Regardless of the editor, to prevent garbled files (it is important to note that the file stored in a piece of code is just an ordinary file, here refers to the file is not executed before we open the file when the garbled)

The core rule is that the file is saved by what code, and it is opened by what encoding! for the UICode data type, no garbled characters will appear regardless of the way it is opened.

(iv) Python program execution:

Phase one: Start the Python interpreter

Stage Two: Loading python files into memory

Phase three: Reading the code that has been loaded into memory (UICode encoded binary) will open up new memory during execution.

Note: Python reads the first line of code in the py file to determine what encoding to use to read memory. If you do not specify the header information #-*-coding:utf-8-*-in the Python file, use the default

Default usage in Python2 in Ascii,python3 utf-8

(v) The difference between Python2 and Python3

The string in Python has two kinds of str=bytes, the variable value is preceded by "U" is defined as UICode, here is involved in the Python2 variable value to open memory space storage is to UICode, The bytes stored in the encode and Python3 is stored directly in UICode mode. There are two types of strings in Python3, and STR is equivalent to the state of "U" in Py2. Bytes refers to the variable value in Py3 can be encode converted to bytes way such as s1=s.encode (' Utf-8 ') s2=s.encode (' GBK '). Python3 default Utf-8,python2 default ascii!

Summary: 1, no matter what file, in what way to take (avoid garbled) in memory fixed use UICode, hard disk can be based on personal preferences

2, the data is first generated in memory, is the UICode format, want to store or network-based transmission, need to convert to bytes format.

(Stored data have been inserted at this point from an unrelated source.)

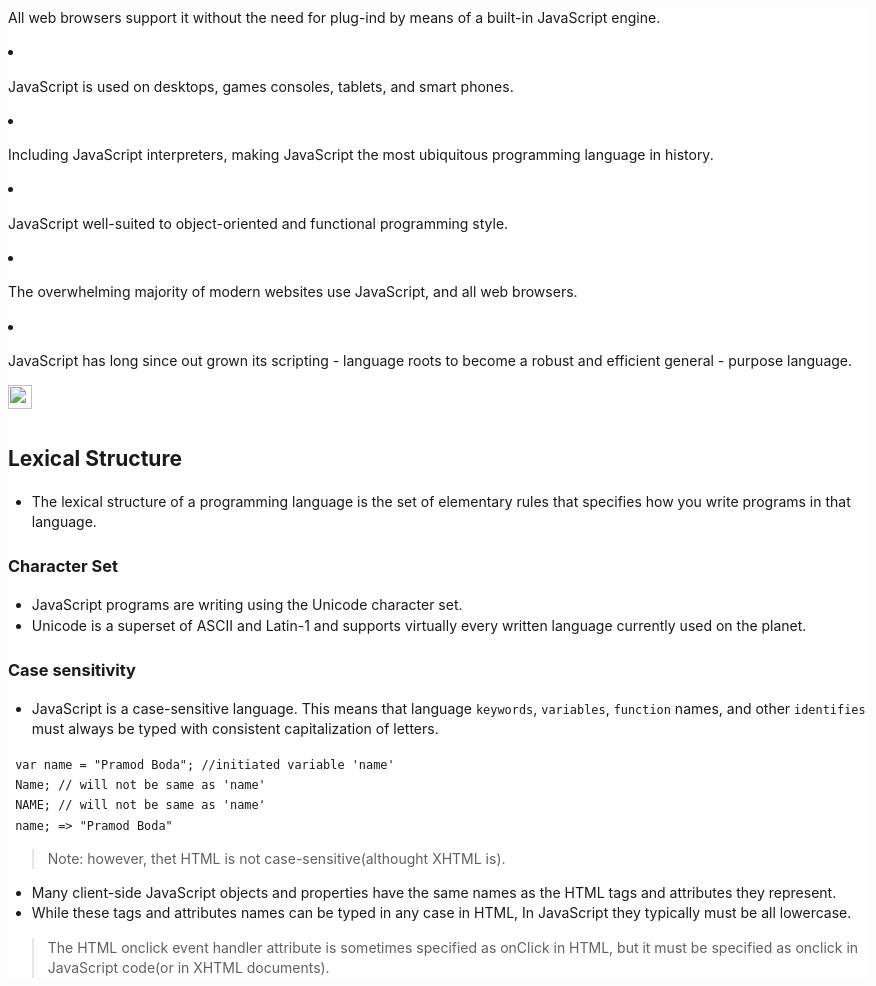 <p>All web browsers support it without the need for plug-ind by means of a built-in JavaScript engine.</p>
</li>
<li>
<p>JavaScript is used on desktops, games consoles, tablets, and smart phones.</p>
</li>
<li>
<p>Including JavaScript interpreters, making JavaScript the most ubiquitous programming language in history.</p>
</li>
<li>
<p>JavaScript well-suited to object-oriented and functional programming style.</p>
</li>
<li>
<p>The overwhelming majority of modern websites use JavaScript, and all web browsers.</p>
</li>
<li>
<p>JavaScript has long since out grown its scripting - language roots to become a robust and efficient general - purpose language.</p>
</li>
</ul>
<p><a href="#toc"><img src="images/toc.png" width="24" height="24"></a></p>
<p><a id="jsLexicalStructure"></a></p>
<h2 id="lexical-structure">Lexical Structure</h2>
<ul>
<li>The lexical structure of a programming language is the set of elementary rules that specifies how you write programs in that language.</li>
</ul>
<h3 id="character-set">Character Set</h3>
<ul>
<li>JavaScript programs are writing using the Unicode character set.</li>
<li>Unicode is a superset of ASCII and Latin-1 and supports virtually every written language currently used on the planet.</li>
</ul>
<h3 id="case-sensitivity">Case sensitivity</h3>
<ul>
<li>JavaScript is a case-sensitive language. This means that language <code>keywords</code>, <code>variables</code>, <code>function</code> names, and other <code>identifies</code> must always be typed with consistent capitalization of letters.</li>
</ul>
<pre class=" language-javascript"><code class="prism  language-javascript"> <span class="token keyword">var</span> name <span class="token operator">=</span> <span class="token string">"Pramod Boda"</span><span class="token punctuation">;</span> <span class="token comment">//initiated variable 'name'</span>
 Name<span class="token punctuation">;</span> <span class="token comment">// will not be same as 'name'</span>
 NAME<span class="token punctuation">;</span> <span class="token comment">// will not be same as 'name'</span>
 name<span class="token punctuation">;</span> <span class="token operator">=&gt;</span> <span class="token string">"Pramod Boda"</span>
</code></pre>
<blockquote>
<p>Note: however, thet HTML is not case-sensitive(althought XHTML is).</p>
</blockquote>
<ul>
<li>Many client-side JavaScript objects and properties have the same names as the HTML tags and attributes they represent.</li>
<li>While these tags and attributes names can be typed in any case in HTML, In JavaScript they typically must be all lowercase.</li>
</ul>
<blockquote>
<p>The HTML onclick event handler attribute is sometimes specified as onClick in HTML, but it must be specified as onclick in JavaScript code(or in XHTML documents).</p>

UICode---------"encode---------" bytes

Bytes-------"Decode-----------" UICode

Python's character encoding

Related Article

Contact Us

The content source of this page is from Internet, which doesn't represent Alibaba Cloud's opinion; products and services mentioned on that page don't have any relationship with Alibaba Cloud. If the content of the page makes you feel confusing, please write us an email, we will handle the problem within 5 days after receiving your email.

If you find any instances of plagiarism from the community, please send an email to: info-contact@alibabacloud.com and provide relevant evidence. A staff member will contact you within 5 working days.

A Free Trial That Lets You Build Big!

Start building with 50+ products and up to 12 months usage for Elastic Compute Service

  • Sales Support

    1 on 1 presale consultation

  • After-Sales Support

    24/7 Technical Support 6 Free Tickets per Quarter Faster Response

  • Alibaba Cloud offers highly flexible support services tailored to meet your exact needs.